For the new generation Ghost, Rolls-Royce sat down with its customers and asked them about their habits, likes and dislikes as well as what made them buy a Ghost in the first place. Apparently, most of them really enjoy the near-silent ride of the Ghost and the cocooning effect you get while inside. Therefore, in creating new Ghost, the marque’s team of acoustic specialists were obsessively focused on this highly complicated engineering task.

To achieve a sense of absolute serenity, the acoustic team began by adapting the marque’s proprietary aluminum spaceframe architecture, which itself offers benefits owing to the metal’s higher acoustic impedance compared with steel and its construction of complex forms rather than flat, resonant surfaces. A double-skinned bulkhead section was selected to insulate the cabin from the 6.75-litre V12 engine and cavities in the roof, boot and floor were created to fill with more than 100kg of sound-absorbing materials.

Additionally, double-glazed windows with a clear composite center sheet were used as well as tires lined with lightweight acoustic insulation foam. Once the sound stage was created, every component was obsessively interrogated for its acoustic properties. Those that produced unacceptable levels of noise were discarded and completely redesigned. Even the inside of the air conditioning ducts were smoothed to better insulate clients from intrusive noises.
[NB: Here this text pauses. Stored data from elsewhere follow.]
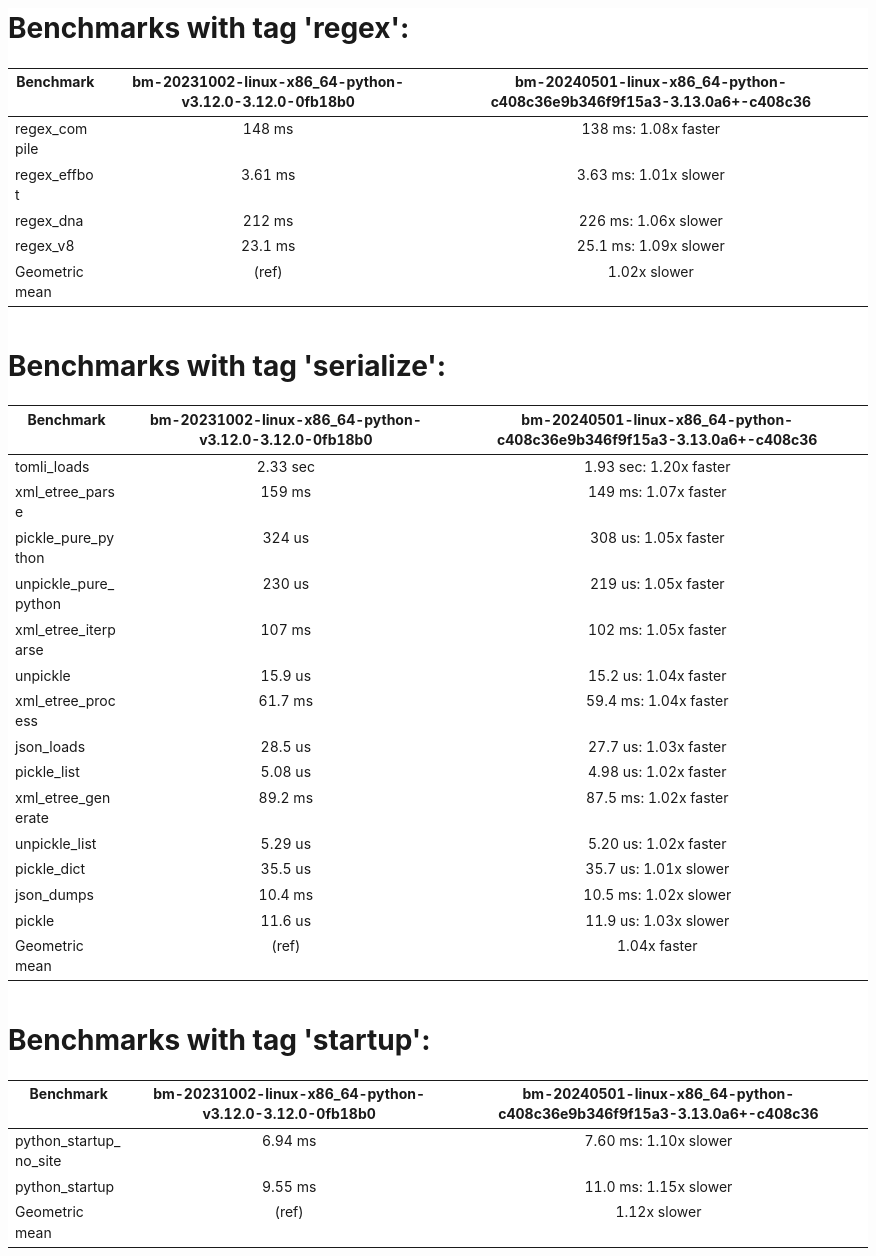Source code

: Benchmarks with tag 'regex':
============================

| Benchmark      | bm-20231002-linux-x86_64-python-v3.12.0-3.12.0-0fb18b0 | bm-20240501-linux-x86_64-python-c408c36e9b346f9f15a3-3.13.0a6+-c408c36 |
|----------------|:------------------------------------------------------:|:----------------------------------------------------------------------:|
| regex_compile  | 148 ms                                                 | 138 ms: 1.08x faster                                                   |
| regex_effbot   | 3.61 ms                                                | 3.63 ms: 1.01x slower                                                  |
| regex_dna      | 212 ms                                                 | 226 ms: 1.06x slower                                                   |
| regex_v8       | 23.1 ms                                                | 25.1 ms: 1.09x slower                                                  |
| Geometric mean | (ref)                                                  | 1.02x slower                                                           |

Benchmarks with tag 'serialize':
================================

| Benchmark            | bm-20231002-linux-x86_64-python-v3.12.0-3.12.0-0fb18b0 | bm-20240501-linux-x86_64-python-c408c36e9b346f9f15a3-3.13.0a6+-c408c36 |
|----------------------|:------------------------------------------------------:|:----------------------------------------------------------------------:|
| tomli_loads          | 2.33 sec                                               | 1.93 sec: 1.20x faster                                                 |
| xml_etree_parse      | 159 ms                                                 | 149 ms: 1.07x faster                                                   |
| pickle_pure_python   | 324 us                                                 | 308 us: 1.05x faster                                                   |
| unpickle_pure_python | 230 us                                                 | 219 us: 1.05x faster                                                   |
| xml_etree_iterparse  | 107 ms                                                 | 102 ms: 1.05x faster                                                   |
| unpickle             | 15.9 us                                                | 15.2 us: 1.04x faster                                                  |
| xml_etree_process    | 61.7 ms                                                | 59.4 ms: 1.04x faster                                                  |
| json_loads           | 28.5 us                                                | 27.7 us: 1.03x faster                                                  |
| pickle_list          | 5.08 us                                                | 4.98 us: 1.02x faster                                                  |
| xml_etree_generate   | 89.2 ms                                                | 87.5 ms: 1.02x faster                                                  |
| unpickle_list        | 5.29 us                                                | 5.20 us: 1.02x faster                                                  |
| pickle_dict          | 35.5 us                                                | 35.7 us: 1.01x slower                                                  |
| json_dumps           | 10.4 ms                                                | 10.5 ms: 1.02x slower                                                  |
| pickle               | 11.6 us                                                | 11.9 us: 1.03x slower                                                  |
| Geometric mean       | (ref)                                                  | 1.04x faster                                                           |

Benchmarks with tag 'startup':
==============================

| Benchmark              | bm-20231002-linux-x86_64-python-v3.12.0-3.12.0-0fb18b0 | bm-20240501-linux-x86_64-python-c408c36e9b346f9f15a3-3.13.0a6+-c408c36 |
|------------------------|:------------------------------------------------------:|:----------------------------------------------------------------------:|
| python_startup_no_site | 6.94 ms                                                | 7.60 ms: 1.10x slower                                                  |
| python_startup         | 9.55 ms                                                | 11.0 ms: 1.15x slower                                                  |
| Geometric mean         | (ref)                                                  | 1.12x slower                                                           |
However, upon early testing the acoustic team discovered that removing all noise was disorientating. Their solution was to create a ‘whisper’ – a soft undertone that clients experienced as a single, subtle note. To achieve this, each component had to be tuned to a specific resonant frequency. This task included the creation of acoustically tuned damping units for the seat frames, as well as a suite of ports between the cabin and the large 500-litre boot to ensure the low frequency it generated was consistent with new Ghost’s ‘note’.

The marque’s experts named this process the Formula for Serenity. Following its creation, these specialists presented the acoustic advances they had made, showcasing how these remarkable developments would serve the demands of new Ghost clients. Rolls-Royce has elected to share elements of these internal briefings to demonstrate the engineering substance that underpins the new generation.